• _Exercise directions_: Your answer is the lines below, exactly, from the one that contains "Западных лидеров ждет возмездие" through the one that contains "авиабилеты по России подешевели", both included.

Provided records Block Start

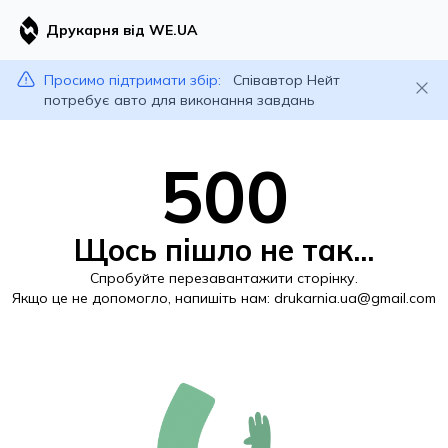
Друкарня від WE.UA
Просимо підтримати збір:
Співавтор Нейт
потребує авто для виконання завдань
500
Щось пішло не так...
Спробуйте перезавантажити сторінку.
Якщо це не допомогло, напишіть нам:
drukarnia.ua@gmail.com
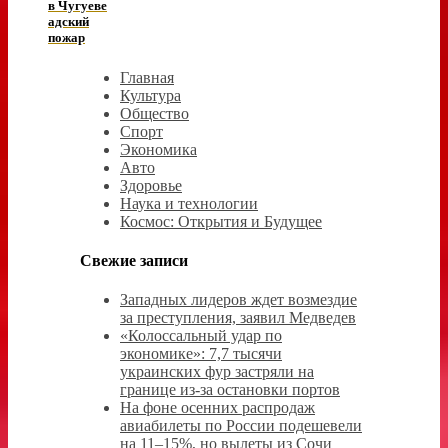
в Чугуеве
адский
пожар
Главная
Культура
Общество
Спорт
Экономика
Авто
Здоровье
Наука и технологии
Космос: Открытия и Будущее
Свежие записи
Западных лидеров ждет возмездие
за преступления, заявил Медведев
«Колоссальный удар по
экономике»: 7,7 тысячи
украинских фур застряли на
границе из-за остановки портов
На фоне осенних распродаж
авиабилеты по России подешевели
на 11–15%, но вылеты из Сочи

Provided records Block End

• _Solution for this exercise_:
Западных лидеров ждет возмездие
за преступления, заявил Медведев
«Колоссальный удар по
экономике»: 7,7 тысячи
украинских фур застряли на
границе из-за остановки портов
На фоне осенних распродаж
авиабилеты по России подешевели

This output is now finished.